____ PROVIDED RECORDS
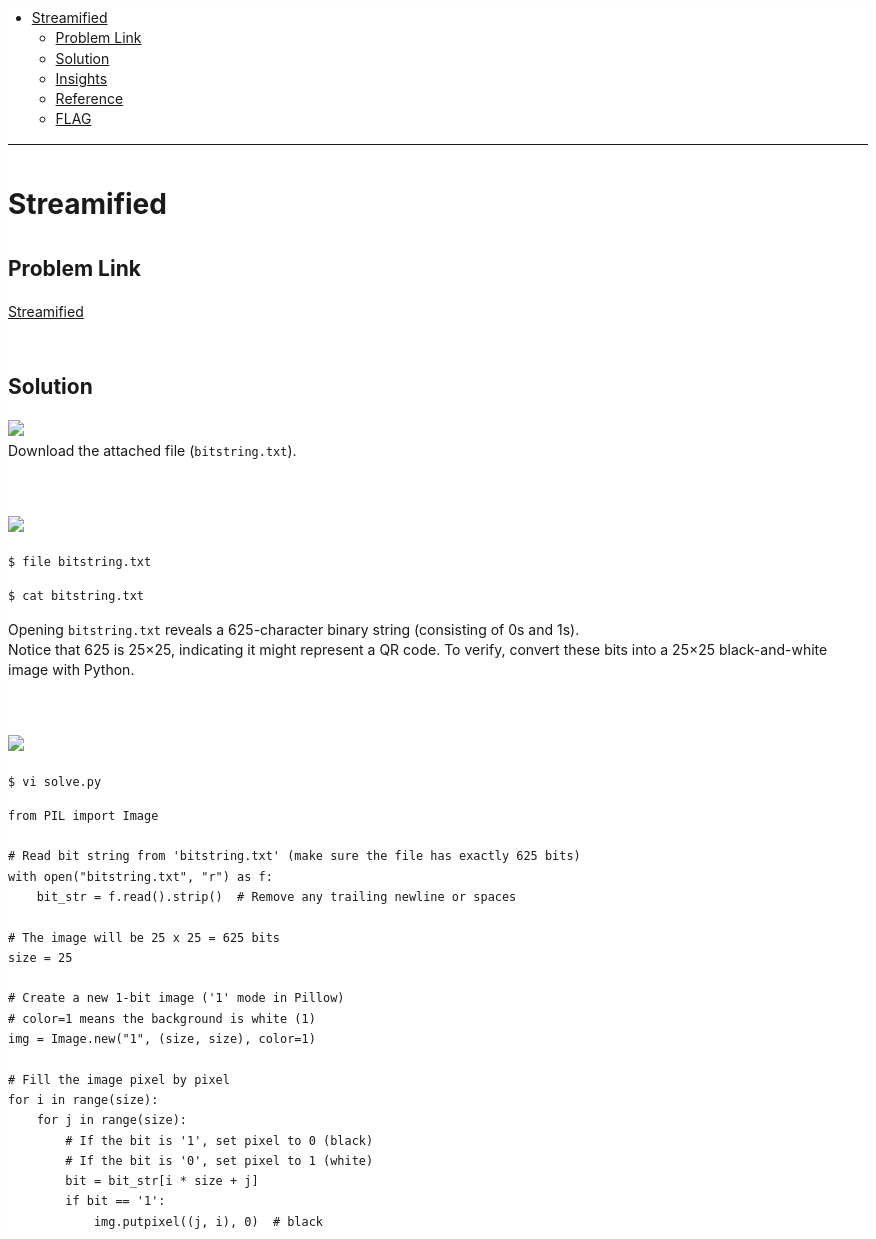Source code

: - [Streamified](#streamified)
  - [Problem Link](#problem-link)
  - [Solution](#solution)
  - [Insights](#insights)
  - [Reference](#reference)
  - [FLAG](#flag)
---

# Streamified
## Problem Link
<a href="https://utctf.live/challenges#Streamified-7" target="_blank">Streamified</a>
<br />
<br />

## Solution
<img src="https://github.com/user-attachments/assets/847ba067-52f8-474e-9414-36635473cb1f" width="50%"><br />
Download the attached file (`bitstring.txt`).<br />
<br />
<br />

<img src="https://github.com/user-attachments/assets/ad38a56e-1eaf-4eff-9be0-6df1bd1a10a3" width="100%">

```
$ file bitstring.txt
```
```
$ cat bitstring.txt
```
Opening `bitstring.txt` reveals a 625-character binary string (consisting of 0s and 1s).<br />
Notice that 625 is 25×25, indicating it might represent a QR code. To verify, convert these bits into a 25×25 black-and-white image with Python.<br />
<br />
<br />


<img src="https://github.com/user-attachments/assets/d922f2dd-226b-4617-a5c3-76cf7f126f56" width="100%">

```
$ vi solve.py
```
```
from PIL import Image

# Read bit string from 'bitstring.txt' (make sure the file has exactly 625 bits)
with open("bitstring.txt", "r") as f:
    bit_str = f.read().strip()  # Remove any trailing newline or spaces

# The image will be 25 x 25 = 625 bits
size = 25

# Create a new 1-bit image ('1' mode in Pillow)
# color=1 means the background is white (1)
img = Image.new("1", (size, size), color=1)

# Fill the image pixel by pixel
for i in range(size):
    for j in range(size):
        # If the bit is '1', set pixel to 0 (black)
        # If the bit is '0', set pixel to 1 (white)
        bit = bit_str[i * size + j]
        if bit == '1':
            img.putpixel((j, i), 0)  # black
```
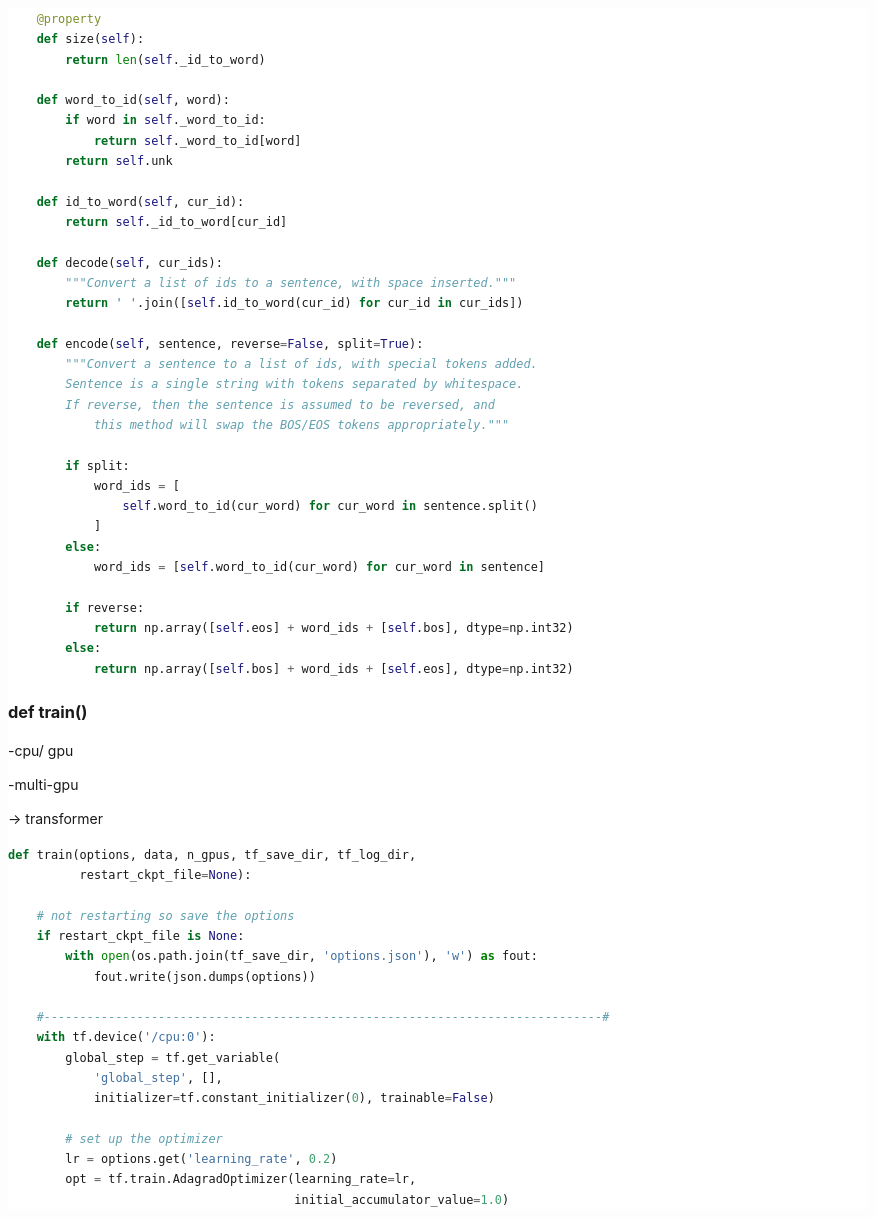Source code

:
 ```python
    @property
    def size(self):
        return len(self._id_to_word)

    def word_to_id(self, word):
        if word in self._word_to_id:
            return self._word_to_id[word]
        return self.unk

    def id_to_word(self, cur_id):
        return self._id_to_word[cur_id]

    def decode(self, cur_ids):
        """Convert a list of ids to a sentence, with space inserted."""
        return ' '.join([self.id_to_word(cur_id) for cur_id in cur_ids])

    def encode(self, sentence, reverse=False, split=True):
        """Convert a sentence to a list of ids, with special tokens added.
        Sentence is a single string with tokens separated by whitespace.
        If reverse, then the sentence is assumed to be reversed, and
            this method will swap the BOS/EOS tokens appropriately."""

        if split:
            word_ids = [
                self.word_to_id(cur_word) for cur_word in sentence.split()
            ]
        else:
            word_ids = [self.word_to_id(cur_word) for cur_word in sentence]

        if reverse:
            return np.array([self.eos] + word_ids + [self.bos], dtype=np.int32)
        else:
            return np.array([self.bos] + word_ids + [self.eos], dtype=np.int32)


```



### def train()

-cpu/ gpu

-multi-gpu

-> transformer

```python
def train(options, data, n_gpus, tf_save_dir, tf_log_dir,
          restart_ckpt_file=None):

    # not restarting so save the options
    if restart_ckpt_file is None:
        with open(os.path.join(tf_save_dir, 'options.json'), 'w') as fout:
            fout.write(json.dumps(options))

    #------------------------------------------------------------------------------#
    with tf.device('/cpu:0'):
        global_step = tf.get_variable(
            'global_step', [],
            initializer=tf.constant_initializer(0), trainable=False)

        # set up the optimizer
        lr = options.get('learning_rate', 0.2)
        opt = tf.train.AdagradOptimizer(learning_rate=lr,
                                        initial_accumulator_value=1.0)
```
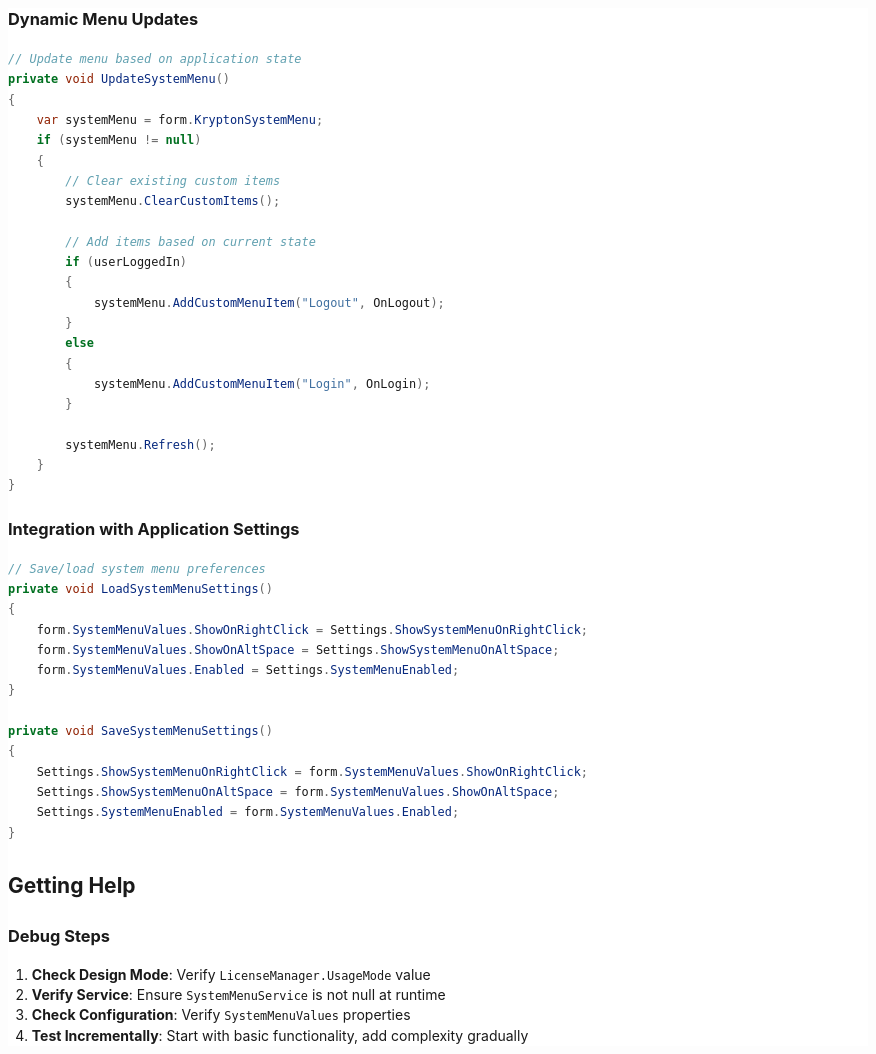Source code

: ### Dynamic Menu Updates
```csharp
// Update menu based on application state
private void UpdateSystemMenu()
{
    var systemMenu = form.KryptonSystemMenu;
    if (systemMenu != null)
    {
        // Clear existing custom items
        systemMenu.ClearCustomItems();
        
        // Add items based on current state
        if (userLoggedIn)
        {
            systemMenu.AddCustomMenuItem("Logout", OnLogout);
        }
        else
        {
            systemMenu.AddCustomMenuItem("Login", OnLogin);
        }
        
        systemMenu.Refresh();
    }
}
```

### Integration with Application Settings
```csharp
// Save/load system menu preferences
private void LoadSystemMenuSettings()
{
    form.SystemMenuValues.ShowOnRightClick = Settings.ShowSystemMenuOnRightClick;
    form.SystemMenuValues.ShowOnAltSpace = Settings.ShowSystemMenuOnAltSpace;
    form.SystemMenuValues.Enabled = Settings.SystemMenuEnabled;
}

private void SaveSystemMenuSettings()
{
    Settings.ShowSystemMenuOnRightClick = form.SystemMenuValues.ShowOnRightClick;
    Settings.ShowSystemMenuOnAltSpace = form.SystemMenuValues.ShowOnAltSpace;
    Settings.SystemMenuEnabled = form.SystemMenuValues.Enabled;
}
```

## Getting Help

### Debug Steps
1. **Check Design Mode**: Verify `LicenseManager.UsageMode` value
2. **Verify Service**: Ensure `SystemMenuService` is not null at runtime
3. **Check Configuration**: Verify `SystemMenuValues` properties
4. **Test Incrementally**: Start with basic functionality, add complexity gradually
________
▶ [TO DO]: Among the records above, find the lines where the word "private" appears and copy them.

▶ [RESULT]:
private void UpdateSystemMenu()
private void LoadSystemMenuSettings()
private void SaveSystemMenuSettings()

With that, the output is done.